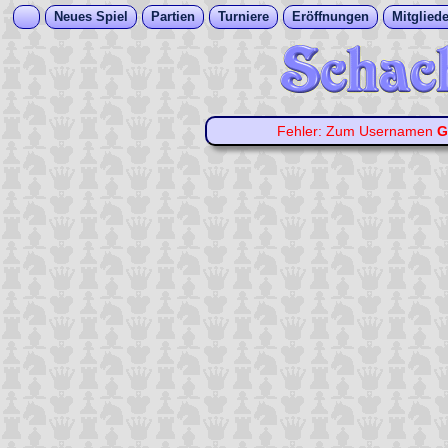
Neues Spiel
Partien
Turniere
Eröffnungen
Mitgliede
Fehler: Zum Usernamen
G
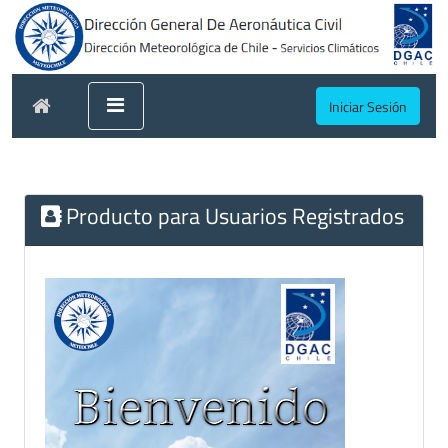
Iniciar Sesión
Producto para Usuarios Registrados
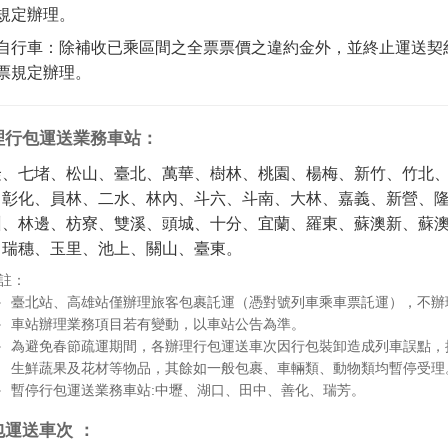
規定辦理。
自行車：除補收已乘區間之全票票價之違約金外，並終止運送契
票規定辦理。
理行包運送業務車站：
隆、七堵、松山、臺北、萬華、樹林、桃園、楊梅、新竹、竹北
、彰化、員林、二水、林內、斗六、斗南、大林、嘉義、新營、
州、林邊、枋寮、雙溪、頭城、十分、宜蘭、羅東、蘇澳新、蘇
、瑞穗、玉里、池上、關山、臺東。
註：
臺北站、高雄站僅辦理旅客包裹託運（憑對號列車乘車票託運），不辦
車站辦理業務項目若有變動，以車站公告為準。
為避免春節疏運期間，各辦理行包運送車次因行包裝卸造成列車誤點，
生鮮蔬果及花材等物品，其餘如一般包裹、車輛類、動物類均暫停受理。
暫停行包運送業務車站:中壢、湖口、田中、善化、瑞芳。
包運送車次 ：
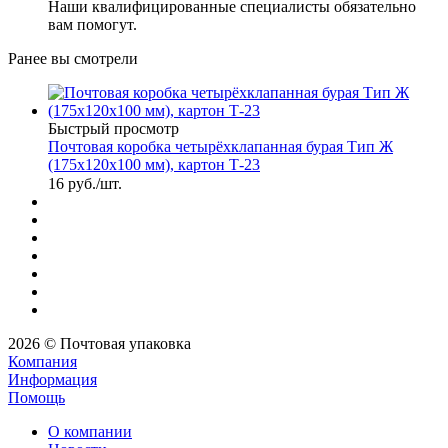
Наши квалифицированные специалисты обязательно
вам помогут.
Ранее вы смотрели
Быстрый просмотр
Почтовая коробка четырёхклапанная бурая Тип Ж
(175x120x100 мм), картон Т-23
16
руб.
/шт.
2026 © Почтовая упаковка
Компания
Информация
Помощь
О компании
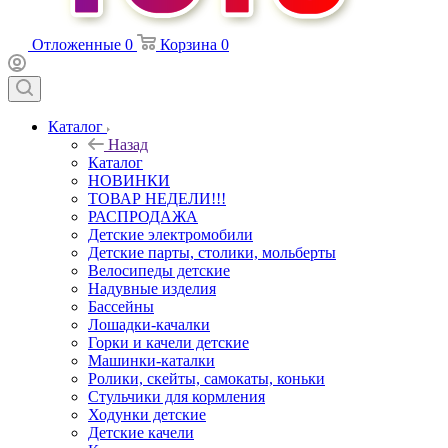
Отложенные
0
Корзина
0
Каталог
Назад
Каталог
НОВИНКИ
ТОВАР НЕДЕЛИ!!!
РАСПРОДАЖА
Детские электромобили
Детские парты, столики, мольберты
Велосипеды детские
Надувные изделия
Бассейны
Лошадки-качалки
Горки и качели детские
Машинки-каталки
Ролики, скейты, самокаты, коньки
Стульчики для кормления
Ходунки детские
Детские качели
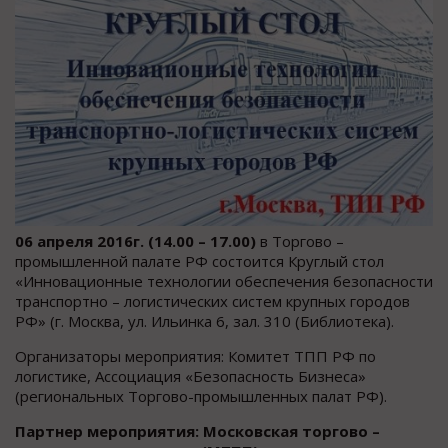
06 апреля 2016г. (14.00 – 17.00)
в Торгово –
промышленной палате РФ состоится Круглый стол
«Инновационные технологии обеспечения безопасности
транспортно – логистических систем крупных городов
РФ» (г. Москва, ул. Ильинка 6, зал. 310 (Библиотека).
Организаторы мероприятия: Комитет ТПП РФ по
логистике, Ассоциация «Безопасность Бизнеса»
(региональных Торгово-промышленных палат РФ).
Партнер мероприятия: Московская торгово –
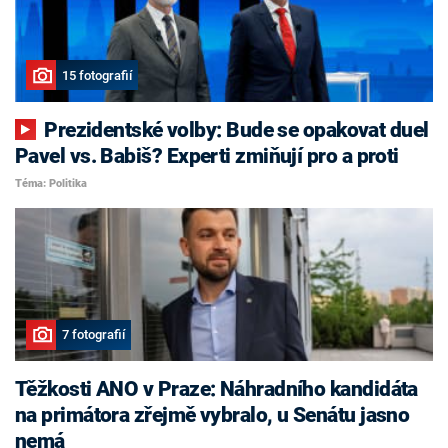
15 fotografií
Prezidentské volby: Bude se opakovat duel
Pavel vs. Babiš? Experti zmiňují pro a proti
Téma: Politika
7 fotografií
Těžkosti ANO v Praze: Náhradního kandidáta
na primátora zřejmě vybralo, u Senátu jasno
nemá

◇ ◇ ◇

Reproduce the text of all the records above word for word, line by line, leaving out the pictures.

Neues Spiel
Partien
Turniere
Eröffnungen
Mitgliede
Fehler: Zum Usernamen
G
Iniciar Sesión
Producto para Usuarios Registrados
規定辦理。
自行車：除補收已乘區間之全票票價之違約金外，並終止運送契
票規定辦理。
理行包運送業務車站：
隆、七堵、松山、臺北、萬華、樹林、桃園、楊梅、新竹、竹北
、彰化、員林、二水、林內、斗六、斗南、大林、嘉義、新營、
州、林邊、枋寮、雙溪、頭城、十分、宜蘭、羅東、蘇澳新、蘇
、瑞穗、玉里、池上、關山、臺東。
註：
臺北站、高雄站僅辦理旅客包裹託運（憑對號列車乘車票託運），不辦
車站辦理業務項目若有變動，以車站公告為準。
為避免春節疏運期間，各辦理行包運送車次因行包裝卸造成列車誤點，
生鮮蔬果及花材等物品，其餘如一般包裹、車輛類、動物類均暫停受理。
暫停行包運送業務車站:中壢、湖口、田中、善化、瑞芳。
包運送車次 ：
Наши квалифицированные специалисты обязательно
вам помогут.
Ранее вы смотрели
Быстрый просмотр
Почтовая коробка четырёхклапанная бурая Тип Ж
(175x120x100 мм), картон Т-23
16
руб.
/шт.
2026 © Почтовая упаковка
Компания
Информация
Помощь
О компании
Отложенные
0
Корзина
0
Каталог
Назад
Каталог
НОВИНКИ
ТОВАР НЕДЕЛИ!!!
РАСПРОДАЖА
Детские электромобили
Детские парты, столики, мольберты
Велосипеды детские
Надувные изделия
Бассейны
Лошадки-качалки
Горки и качели детские
Машинки-каталки
Ролики, скейты, самокаты, коньки
Стульчики для кормления
Ходунки детские
Детские качели
06 апреля 2016г. (14.00 – 17.00)
в Торгово –
промышленной палате РФ состоится Круглый стол
«Инновационные технологии обеспечения безопасности
транспортно – логистических систем крупных городов
РФ» (г. Москва, ул. Ильинка 6, зал. 310 (Библиотека).
Организаторы мероприятия: Комитет ТПП РФ по
логистике, Ассоциация «Безопасность Бизнеса»
(региональных Торгово-промышленных палат РФ).
Партнер мероприятия: Московская торгово –
15 fotografií
Prezidentské volby: Bude se opakovat duel
Pavel vs. Babiš? Experti zmiňují pro a proti
Téma: Politika
7 fotografií
Těžkosti ANO v Praze: Náhradního kandidáta
na primátora zřejmě vybralo, u Senátu jasno
nemá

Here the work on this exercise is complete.